Rewrite the data below with every "locality" swapped for "location" and nothing else altered. Leave out the pictures.

Dataset records:

....

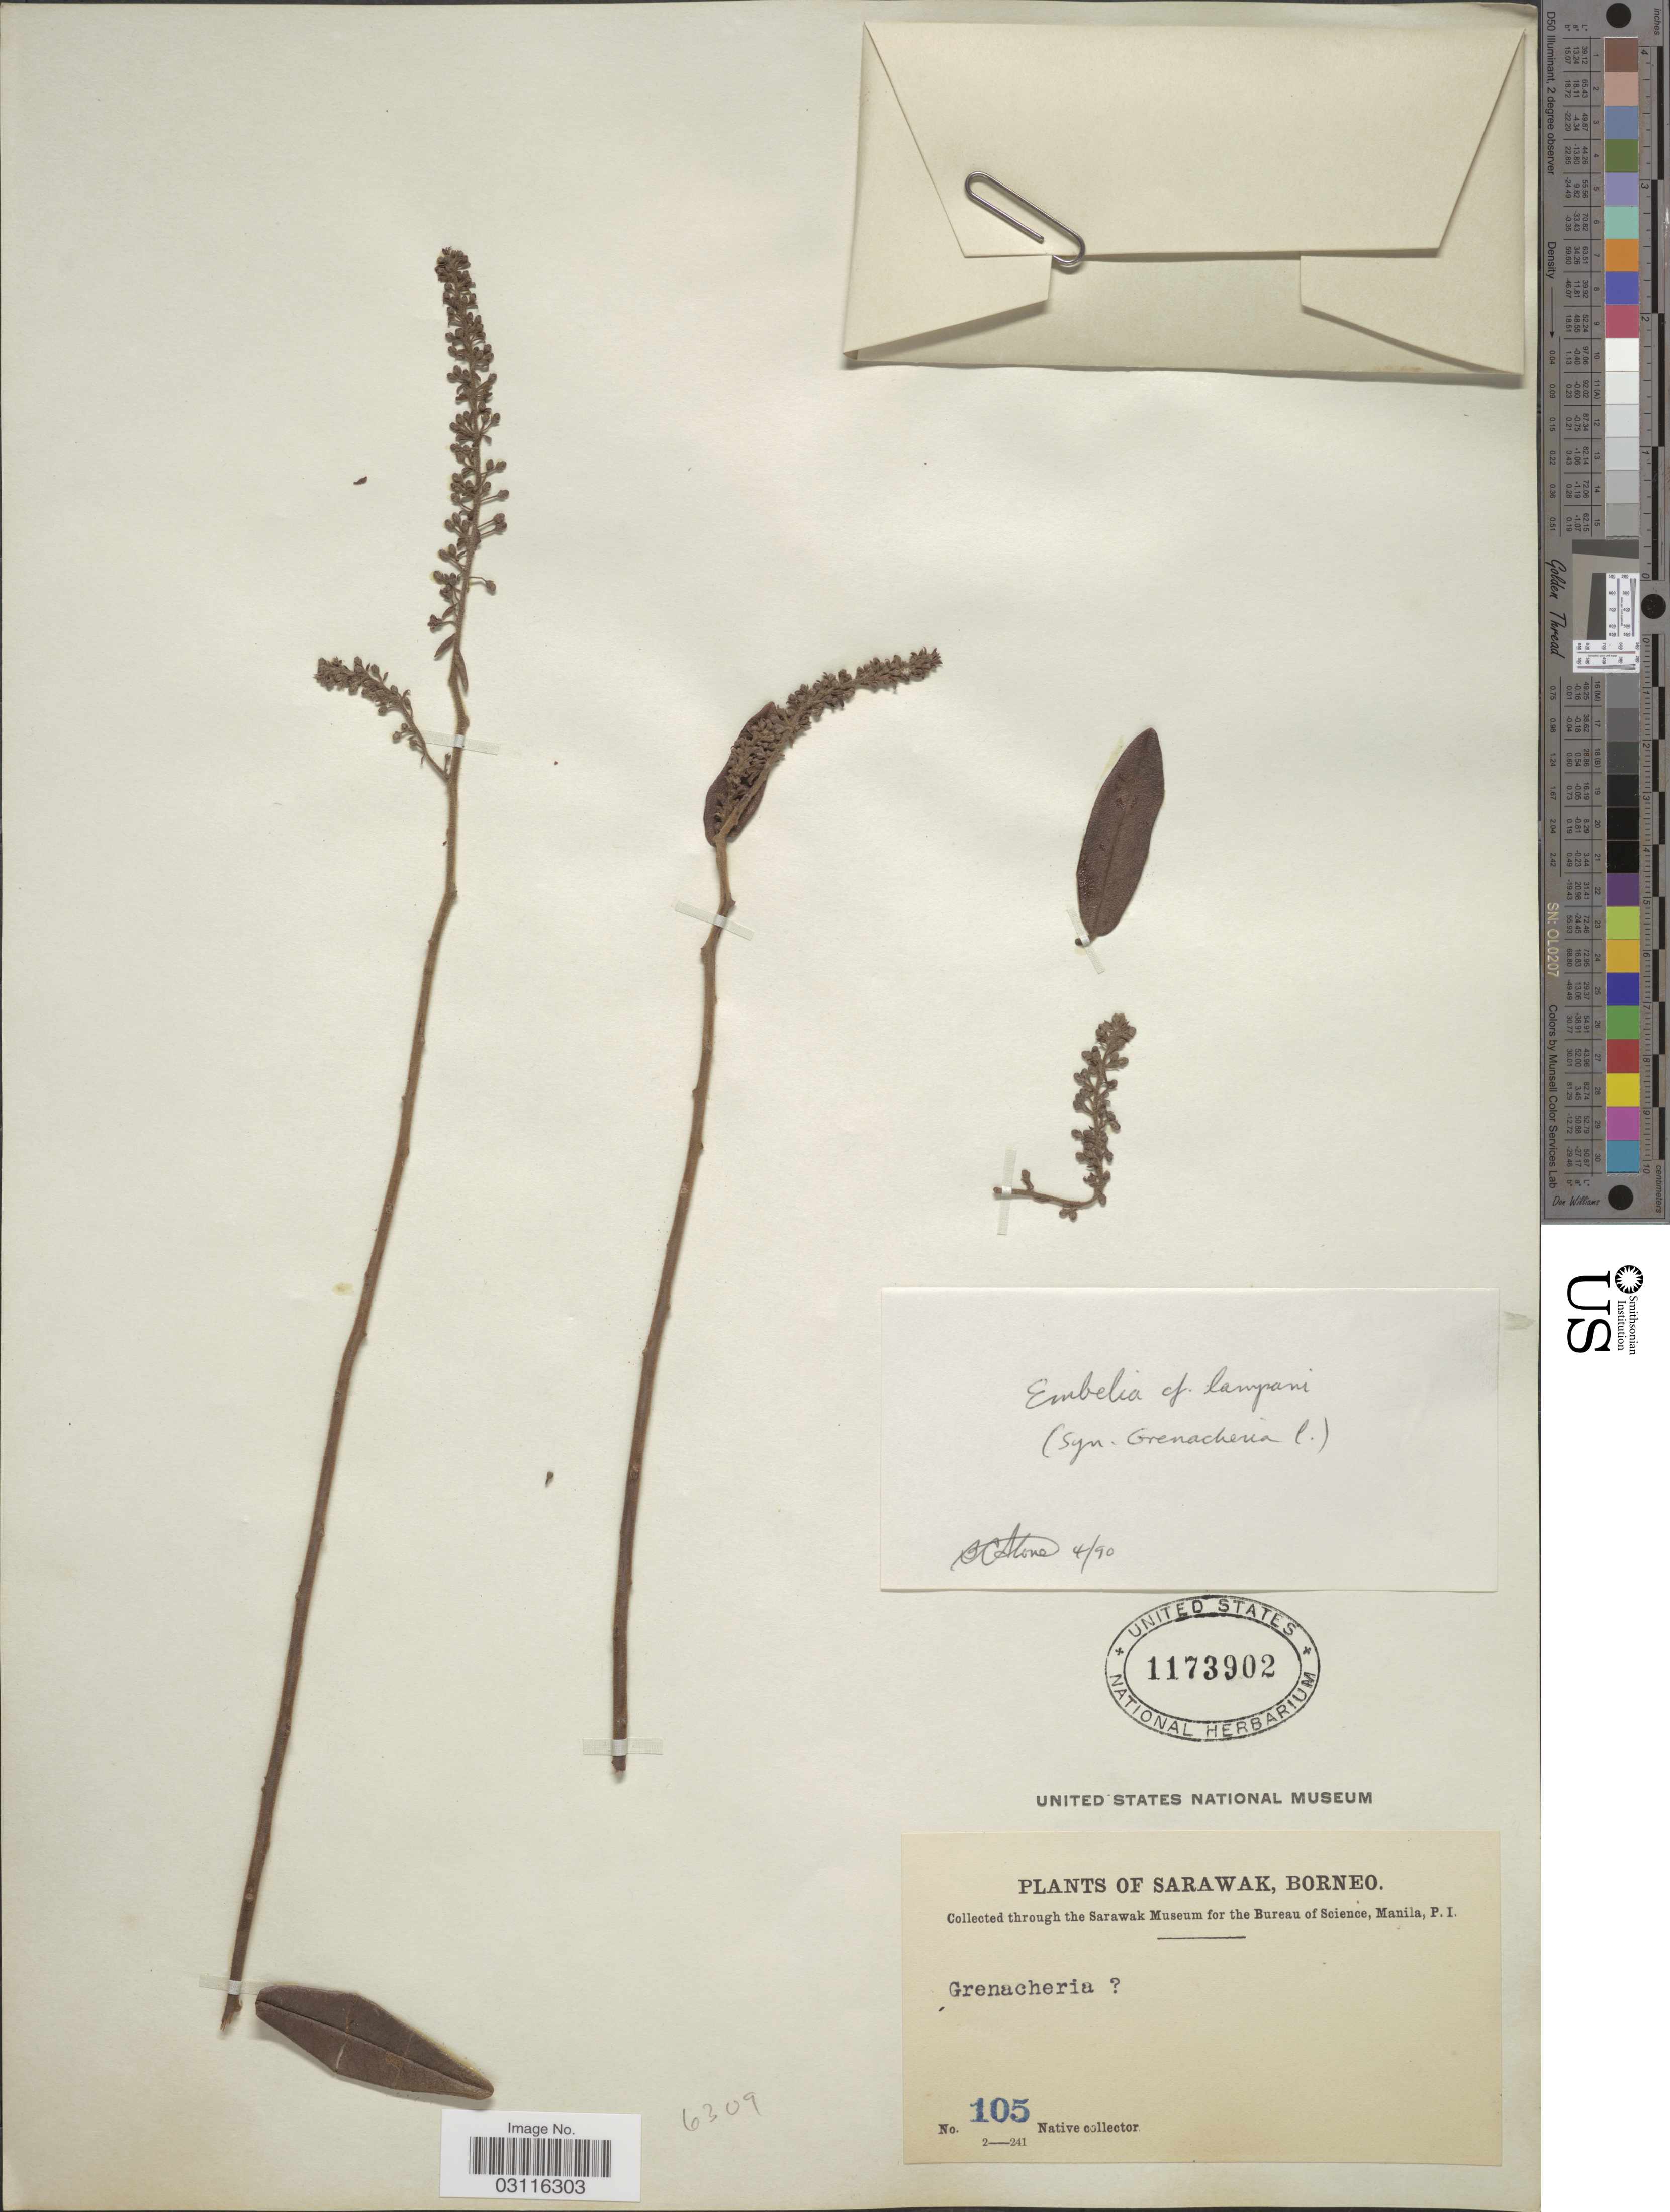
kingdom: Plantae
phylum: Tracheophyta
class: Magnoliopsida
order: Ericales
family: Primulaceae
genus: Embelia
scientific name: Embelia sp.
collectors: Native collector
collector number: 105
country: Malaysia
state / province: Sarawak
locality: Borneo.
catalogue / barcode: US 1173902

....

THE COMPLETED TASK:
kingdom: Plantae
phylum: Tracheophyta
class: Magnoliopsida
order: Ericales
family: Primulaceae
genus: Embelia
scientific name: Embelia sp.
collectors: Native collector
collector number: 105
country: Malaysia
state / province: Sarawak
location: Borneo.
catalogue / barcode: US 1173902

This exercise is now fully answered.